● TASK STATEMENT: Wherever the word "based" turns up in a line of the entries, copy that line.

##### GIVEN RECORDS

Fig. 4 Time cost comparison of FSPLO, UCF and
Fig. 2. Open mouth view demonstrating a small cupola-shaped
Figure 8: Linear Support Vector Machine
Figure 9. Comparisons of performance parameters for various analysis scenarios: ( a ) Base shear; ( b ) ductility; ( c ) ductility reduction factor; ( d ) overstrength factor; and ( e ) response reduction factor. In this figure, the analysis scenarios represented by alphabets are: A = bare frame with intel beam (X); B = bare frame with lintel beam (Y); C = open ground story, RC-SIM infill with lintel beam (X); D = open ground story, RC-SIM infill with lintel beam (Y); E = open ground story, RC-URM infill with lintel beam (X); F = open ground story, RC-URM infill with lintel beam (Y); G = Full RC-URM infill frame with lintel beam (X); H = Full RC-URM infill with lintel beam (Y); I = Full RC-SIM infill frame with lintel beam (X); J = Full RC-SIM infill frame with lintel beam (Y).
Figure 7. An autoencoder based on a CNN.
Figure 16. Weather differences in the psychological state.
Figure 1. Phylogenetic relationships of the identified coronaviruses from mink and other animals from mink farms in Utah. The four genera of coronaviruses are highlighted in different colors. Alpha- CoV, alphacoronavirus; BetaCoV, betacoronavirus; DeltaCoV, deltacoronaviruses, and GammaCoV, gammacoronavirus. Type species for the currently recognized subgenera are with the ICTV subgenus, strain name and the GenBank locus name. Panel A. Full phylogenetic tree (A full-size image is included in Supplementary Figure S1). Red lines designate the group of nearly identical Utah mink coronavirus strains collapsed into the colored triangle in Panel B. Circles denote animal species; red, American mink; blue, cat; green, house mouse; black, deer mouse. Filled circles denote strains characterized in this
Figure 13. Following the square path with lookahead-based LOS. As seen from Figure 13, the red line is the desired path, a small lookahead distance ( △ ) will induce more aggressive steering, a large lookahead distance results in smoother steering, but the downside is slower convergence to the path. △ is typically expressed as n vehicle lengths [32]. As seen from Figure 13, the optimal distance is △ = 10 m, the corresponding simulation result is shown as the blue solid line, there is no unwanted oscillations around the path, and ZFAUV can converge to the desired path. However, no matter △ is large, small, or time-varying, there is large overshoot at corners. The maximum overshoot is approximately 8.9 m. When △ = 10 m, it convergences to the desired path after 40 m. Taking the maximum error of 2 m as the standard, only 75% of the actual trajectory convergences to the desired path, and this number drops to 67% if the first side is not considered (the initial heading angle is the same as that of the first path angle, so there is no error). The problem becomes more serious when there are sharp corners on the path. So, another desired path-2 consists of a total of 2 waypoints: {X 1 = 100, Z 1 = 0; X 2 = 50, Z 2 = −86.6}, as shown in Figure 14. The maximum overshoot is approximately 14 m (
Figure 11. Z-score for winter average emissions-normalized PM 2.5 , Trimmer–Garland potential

##########

● EXERCISE OUTPUT:
Figure 7. An autoencoder based on a CNN.
Figure 13. Following the square path with lookahead-based LOS. As seen from Figure 13, the red line is the desired path, a small lookahead distance ( △ ) will induce more aggressive steering, a large lookahead distance results in smoother steering, but the downside is slower convergence to the path. △ is typically expressed as n vehicle lengths [32]. As seen from Figure 13, the optimal distance is △ = 10 m, the corresponding simulation result is shown as the blue solid line, there is no unwanted oscillations around the path, and ZFAUV can converge to the desired path. However, no matter △ is large, small, or time-varying, there is large overshoot at corners. The maximum overshoot is approximately 8.9 m. When △ = 10 m, it convergences to the desired path after 40 m. Taking the maximum error of 2 m as the standard, only 75% of the actual trajectory convergences to the desired path, and this number drops to 67% if the first side is not considered (the initial heading angle is the same as that of the first path angle, so there is no error). The problem becomes more serious when there are sharp corners on the path. So, another desired path-2 consists of a total of 2 waypoints: {X 1 = 100, Z 1 = 0; X 2 = 50, Z 2 = −86.6}, as shown in Figure 14. The maximum overshoot is approximately 14 m (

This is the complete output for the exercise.